• _Task description_
All of the data must be written out verbatim, with pictures excluded.

• _Given information_
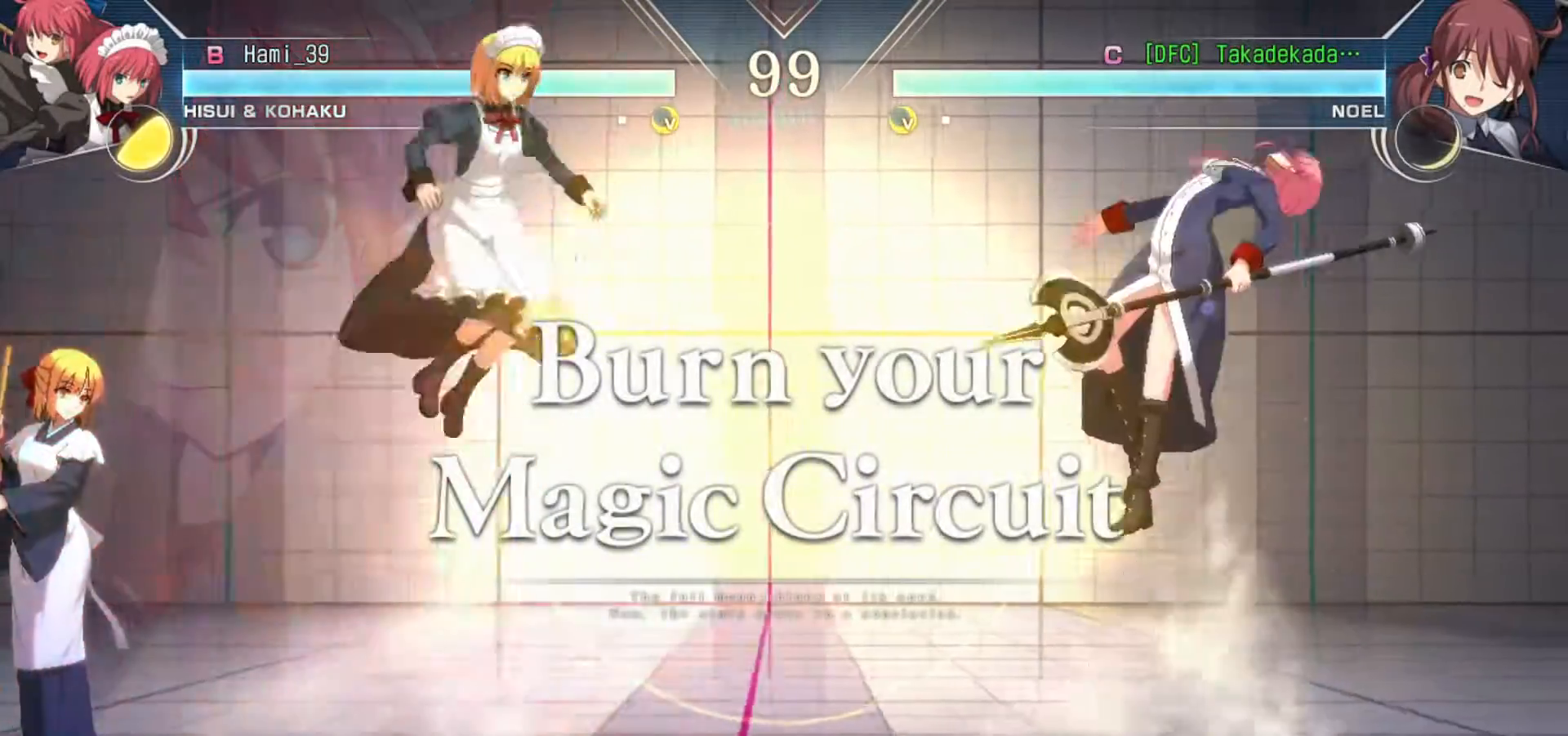
{"buttons": [], "left_stick": "up-right", "events": [[33, "left_stick", "center"], [167, "left_stick", "up-right"]]}
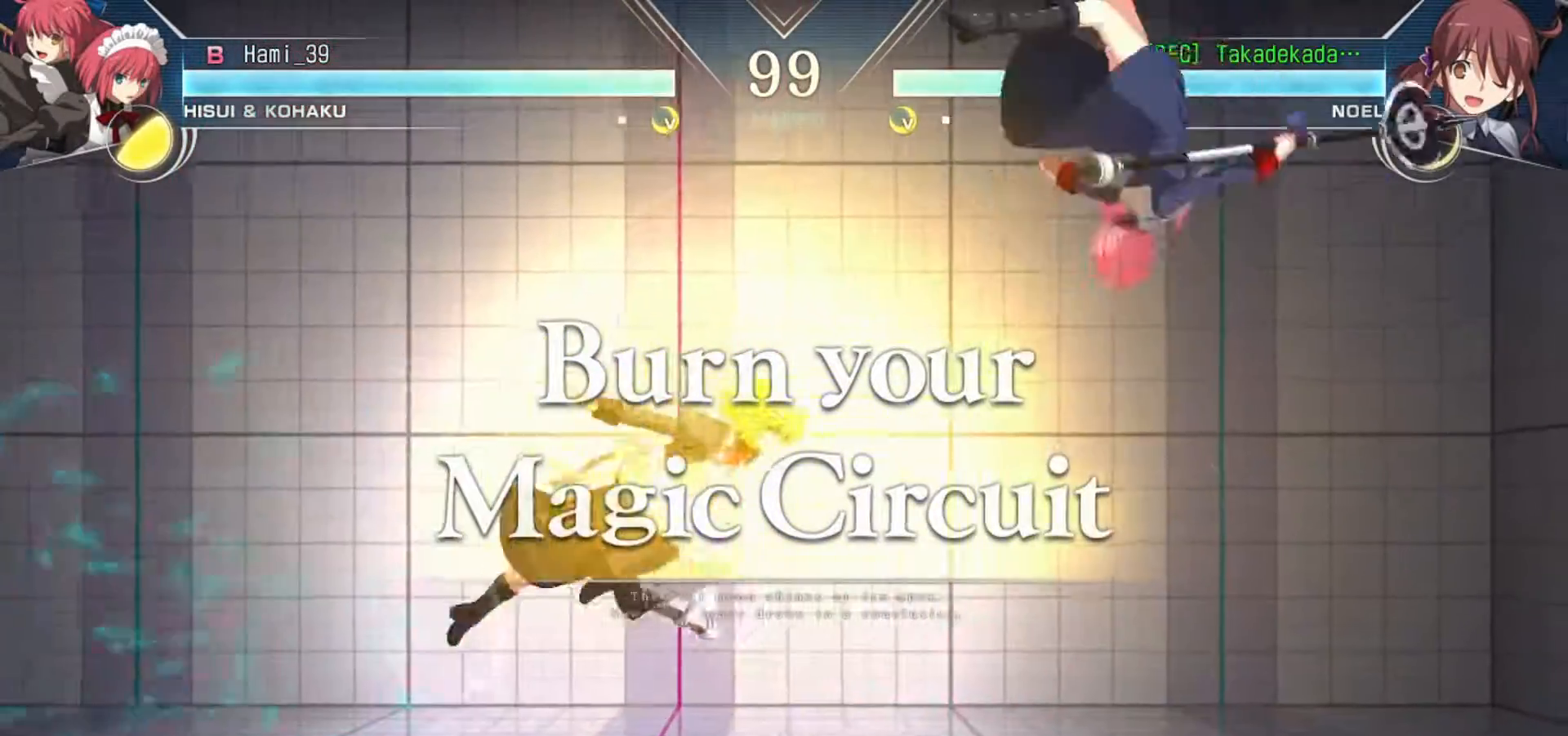
{"buttons": [], "left_stick": "down-right", "events": [[100, "left_stick", "right"], [300, "left_stick", "center"], [483, "left_stick", "down-right"]]}
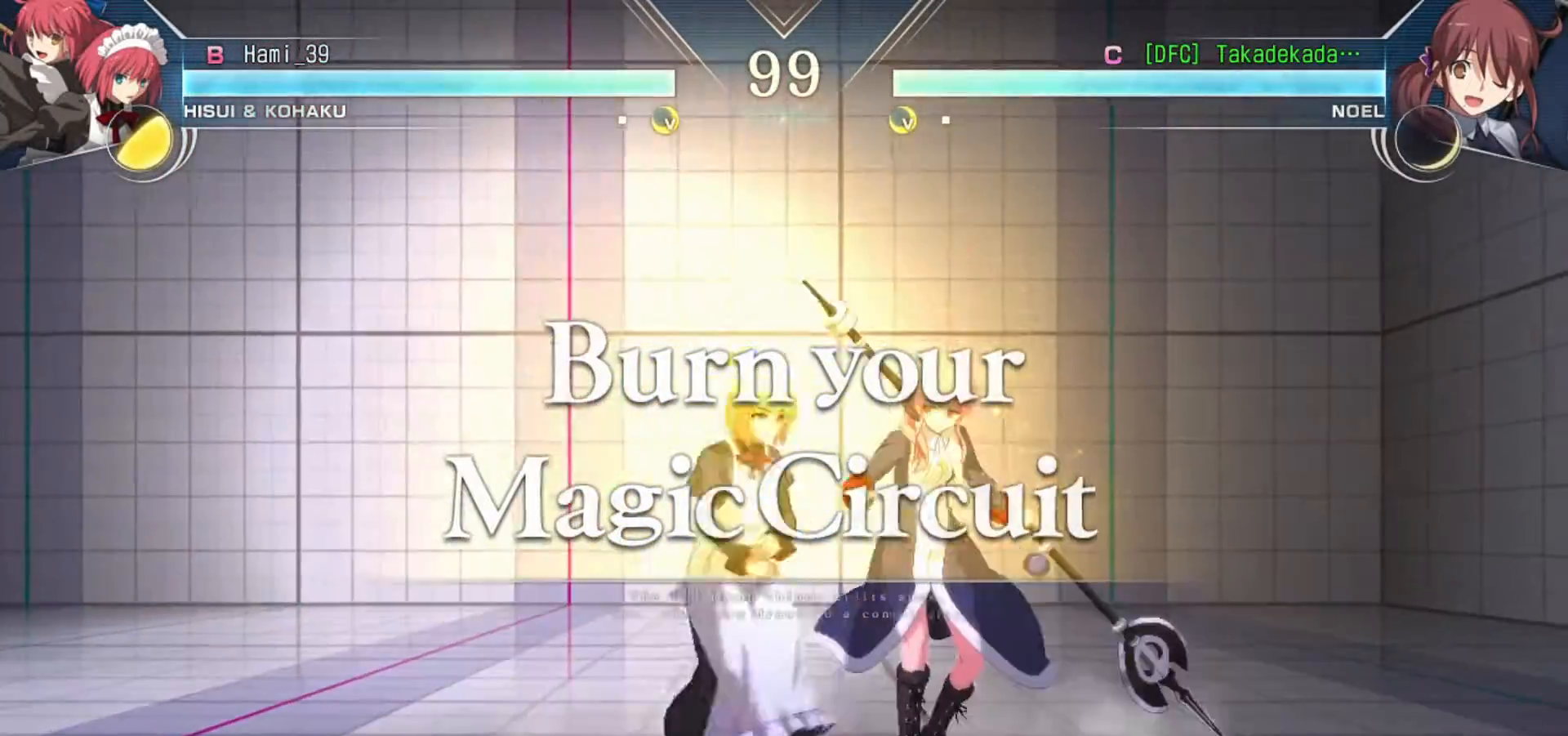
{"buttons": ["SQUARE"], "left_stick": "down-right", "events": [[67, "SQUARE", "down"], [117, "SQUARE", "up"], [200, "SQUARE", "down"], [250, "SQUARE", "up"], [333, "SQUARE", "down"], [400, "SQUARE", "up"], [483, "SQUARE", "down"]]}
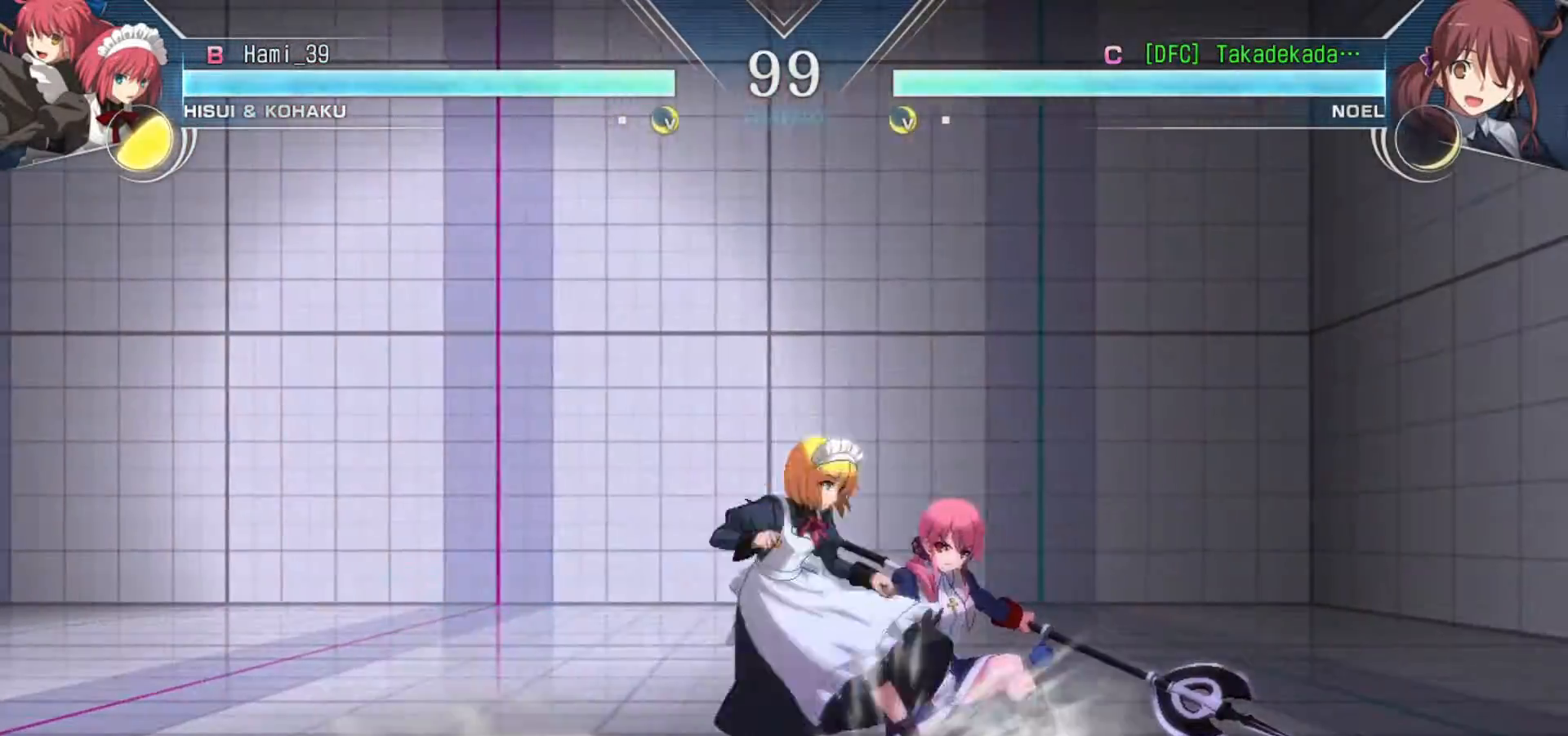
{"buttons": [], "left_stick": "down-right", "events": [[33, "SQUARE", "up"], [133, "SQUARE", "down"], [183, "SQUARE", "up"], [267, "SQUARE", "down"], [317, "SQUARE", "up"], [400, "SQUARE", "down"], [450, "SQUARE", "up"]]}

• _Answer to the problem_
{"buttons": [], "left_stick": "up-right", "events": [[33, "left_stick", "center"], [167, "left_stick", "up-right"]]}
{"buttons": [], "left_stick": "down-right", "events": [[100, "left_stick", "right"], [300, "left_stick", "center"], [483, "left_stick", "down-right"]]}
{"buttons": ["SQUARE"], "left_stick": "down-right", "events": [[67, "SQUARE", "down"], [117, "SQUARE", "up"], [200, "SQUARE", "down"], [250, "SQUARE", "up"], [333, "SQUARE", "down"], [400, "SQUARE", "up"], [483, "SQUARE", "down"]]}
{"buttons": [], "left_stick": "down-right", "events": [[33, "SQUARE", "up"], [133, "SQUARE", "down"], [183, "SQUARE", "up"], [267, "SQUARE", "down"], [317, "SQUARE", "up"], [400, "SQUARE", "down"], [450, "SQUARE", "up"]]}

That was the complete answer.